→ Selected extract
---+---

Saturday, March 12, 2011

A Commonly Overlooked Risk To The Willing Slave

Having just read a blog on RightsWriter.com about the looming shellacking the USA stands to take resulting from Obama's fawning and obsequious apology to Guatemala for experiments conducted on some of their citizens in the 1940s, the specter of an additional problem with the choice to be a willing slave arose.

There is no doubt that US administrations have been bad actors - very bad in many cases. To this point the moral arguments may go back and forth based in the various theoretic foundations and assumptions. So-called "hawks" on the one hand will often argue the usual claptrap of manifest destiny, often disguised under thin veils of more modern sounding rhetorical composition. The so-called "doves" respond with their typically weak-wrist reasoning of bunnies and light, thereby assassinating what credibility they may ever have held. Both sides hold elements in which they are correct and that are otherwise.

What each side of the moral argument aisle appear to miss is one of the practical risks of our little intrigues: popular culpability. The United States is, at least technically speaking, a representative government. That means that everything our elected officials and their agents do is technically representative of our wishes. Forget about repudiations, because in courts of law those have a long history of failure where very serious supporting evidence is absent. Bear also in mind that courts are run by nothing better than other, utterly fallible human beings whose integrity cannot always be counted upon to prevail when one may need and want it most.

The result of Obama's ill-considered apology has been threats of litigation by Guatemalans who have caught the scent of an opportunity for a free ride on the gravy train. In such a case the only immediate danger might appear to be that the taxpayer will be called upon once again to pay for the sins of administrations past. However, further consideration reveals how this somewhat innocuous appearing result opens doors to risks of a far greater magnitude and gravity.

Because we are a representative government, one of the stipulations of the implied contract between the people and that government is that the latter acts with the consent of the former. This, of course, may be effectively argued against when a government acts extraordinarily and beyond the limits of its delegated powers and moral rectitude, or covertly. But what about when it does so on an ongoing basis, the people being generally aware of such behavior, yet taking no substantive action to put an end to it? Where this can be established, so can be demonstrated the consent of the governed and with it the establishment of equal partnership in the actions of those directly involved. In other words, we share equal culpability for the illegal, immoral, and criminal actions undertaken by those elected official and the agents we directly or otherwise employ when they act with our knowledge and tolerance. In this case, tolerance is minimally tantamount to acceptance and in some cases may even be established as outright agreement.

---+---

→ Stored data
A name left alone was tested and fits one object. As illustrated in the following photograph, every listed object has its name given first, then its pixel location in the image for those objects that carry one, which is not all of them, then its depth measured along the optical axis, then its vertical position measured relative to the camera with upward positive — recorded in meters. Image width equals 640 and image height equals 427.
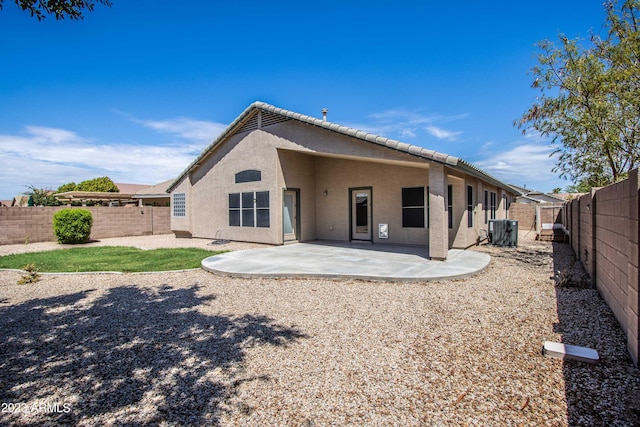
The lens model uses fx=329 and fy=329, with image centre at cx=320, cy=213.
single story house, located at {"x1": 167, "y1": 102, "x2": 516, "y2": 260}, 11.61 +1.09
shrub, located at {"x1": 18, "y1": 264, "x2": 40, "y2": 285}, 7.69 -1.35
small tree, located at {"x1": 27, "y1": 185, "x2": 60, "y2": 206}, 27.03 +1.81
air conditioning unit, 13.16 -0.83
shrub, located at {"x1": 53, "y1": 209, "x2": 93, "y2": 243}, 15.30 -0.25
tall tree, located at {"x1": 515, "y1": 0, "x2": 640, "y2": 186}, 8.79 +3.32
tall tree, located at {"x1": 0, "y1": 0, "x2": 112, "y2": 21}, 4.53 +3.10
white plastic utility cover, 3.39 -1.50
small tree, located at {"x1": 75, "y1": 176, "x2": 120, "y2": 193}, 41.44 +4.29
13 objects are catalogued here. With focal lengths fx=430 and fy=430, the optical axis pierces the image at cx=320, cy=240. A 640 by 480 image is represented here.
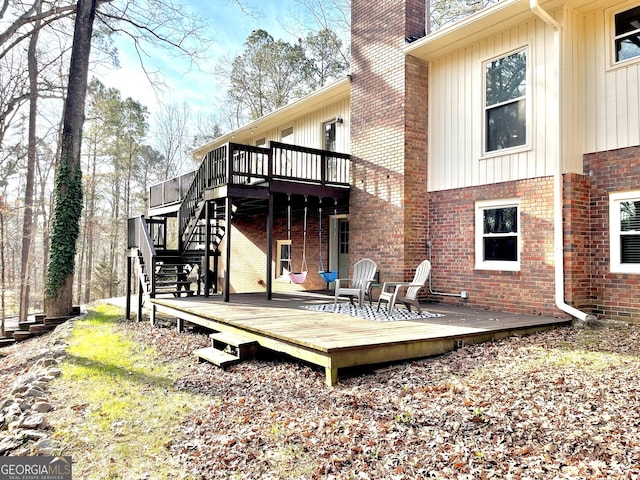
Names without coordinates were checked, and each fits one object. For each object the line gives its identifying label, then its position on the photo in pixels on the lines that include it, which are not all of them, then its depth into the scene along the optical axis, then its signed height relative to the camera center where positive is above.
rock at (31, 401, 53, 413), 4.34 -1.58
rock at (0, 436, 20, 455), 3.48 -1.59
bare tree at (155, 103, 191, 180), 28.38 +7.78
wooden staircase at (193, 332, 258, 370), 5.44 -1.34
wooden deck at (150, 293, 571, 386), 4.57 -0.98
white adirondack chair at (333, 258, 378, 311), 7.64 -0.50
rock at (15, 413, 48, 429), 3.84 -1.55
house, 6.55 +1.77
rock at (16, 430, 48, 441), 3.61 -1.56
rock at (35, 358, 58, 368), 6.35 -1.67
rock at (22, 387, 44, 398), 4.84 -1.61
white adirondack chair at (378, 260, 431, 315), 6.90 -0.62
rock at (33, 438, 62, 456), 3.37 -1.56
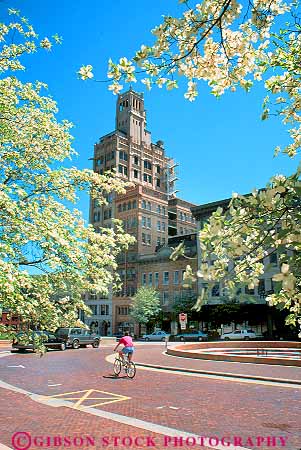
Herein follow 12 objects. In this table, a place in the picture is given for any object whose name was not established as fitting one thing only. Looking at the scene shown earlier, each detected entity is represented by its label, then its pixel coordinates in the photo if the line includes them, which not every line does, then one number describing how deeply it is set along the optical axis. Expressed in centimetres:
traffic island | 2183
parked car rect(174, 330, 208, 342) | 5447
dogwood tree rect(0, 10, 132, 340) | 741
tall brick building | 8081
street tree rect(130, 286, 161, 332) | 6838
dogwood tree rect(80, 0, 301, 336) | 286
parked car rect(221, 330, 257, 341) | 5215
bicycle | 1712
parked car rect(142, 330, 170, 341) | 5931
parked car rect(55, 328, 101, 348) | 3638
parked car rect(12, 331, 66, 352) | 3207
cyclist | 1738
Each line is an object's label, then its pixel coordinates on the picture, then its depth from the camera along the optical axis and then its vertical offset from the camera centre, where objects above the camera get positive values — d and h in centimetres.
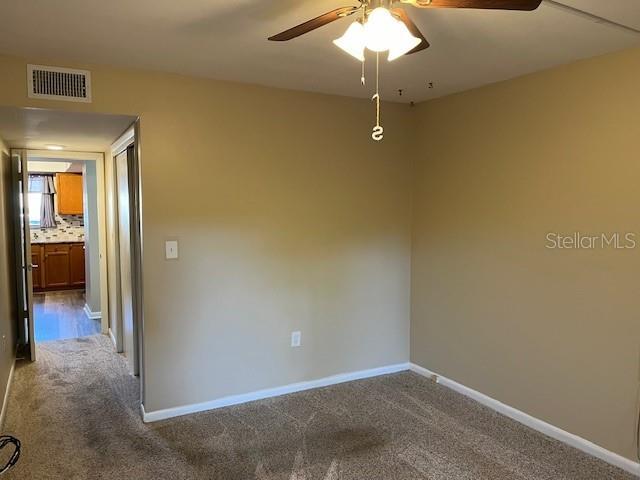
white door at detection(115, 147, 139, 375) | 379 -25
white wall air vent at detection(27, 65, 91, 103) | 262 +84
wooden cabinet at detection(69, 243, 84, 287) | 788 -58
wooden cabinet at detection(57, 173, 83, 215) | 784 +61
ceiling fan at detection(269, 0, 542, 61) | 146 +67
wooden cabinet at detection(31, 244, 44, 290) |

---+---

→ Tasks to complete
(a) Rewrite the paragraph of the post on popular culpability that begins "What each side of the moral argument aisle" in three shorter sentences, keeping its main facts.
(b) Summarize the post on popular culpability in two sentences.
(c) Extend the post on popular culpability with a new paragraph that starts after its last sentence.
The data has no role in any of this.

→ Your written answers
(a) Both sides of the moral argument overlook a practical risk of US intrigues: popular culpability. Because the United States is technically a representative government, everything its elected officials and their agents do technically represents the people's wishes. Repudiations have long failed in court without very serious supporting evidence, and courts are run by fallible people whose integrity cannot always be counted on.

(b) The post argues that Obama's apology to Guatemala for experiments on its citizens in the 1940s has led to threats of litigation, and that this exposes a risk both sides of the moral argument miss: popular culpability. Because the United States is a representative government that acts with the consent of the governed, people who are aware of ongoing wrongdoing and take no substantive action to end it share equal culpability for it.

(c)
By knowingly tolerating the criminal activity of government officials, employees, and agents, in the international arena, we assume equal responsibility for the results of their actions as if they were our own because, in fact, they are. Those agents act on our behalves and we know about it. We may be able to claim innocence for the crimes committed in the 1940s where awareness of the utterly criminal our government was in so many facets was generally and very effectively kept from the people. That justification becomes vanishingly thin when we consider the contemporary situation. 

Ever since the truth about Watergate broke, public awareness of the corrupt nature of government in general, and the US government in particular, has grown with every passing day. This has become especially so as the internet has grown ubiquitous. 

The scandals have been endless, implicating presidents, cabinets members, congressmen, captains of industry, and position holders at just about any level and office of government one may care to name. Unless one has been living in a cave atop a wilderness mountain, there is precious little credible basis for claiming ignorance of the truth. Given this, the question that most prominently arises is: "if you knew, why did you not act to stop it?" This was the essence of many of the questions posed to the defendants at Nurnberg - the questions that, having not been adequately answered in most cases, lead to multiple executions for "crimes against humanity". Indeed, an entire nation had its feet held to the fire for many decades thereafter and to this very day bears the marks of those times upon itself and shall continue to do so for a good time to come.

If the great superpower that was Germany could be held as a nation to account for its general complicity in the actions and policies that lead to the nearly universal destruction of an entire continent and the murder of tens of millions of people, what in principle precludes the same circumstance from befalling the good people of the United States?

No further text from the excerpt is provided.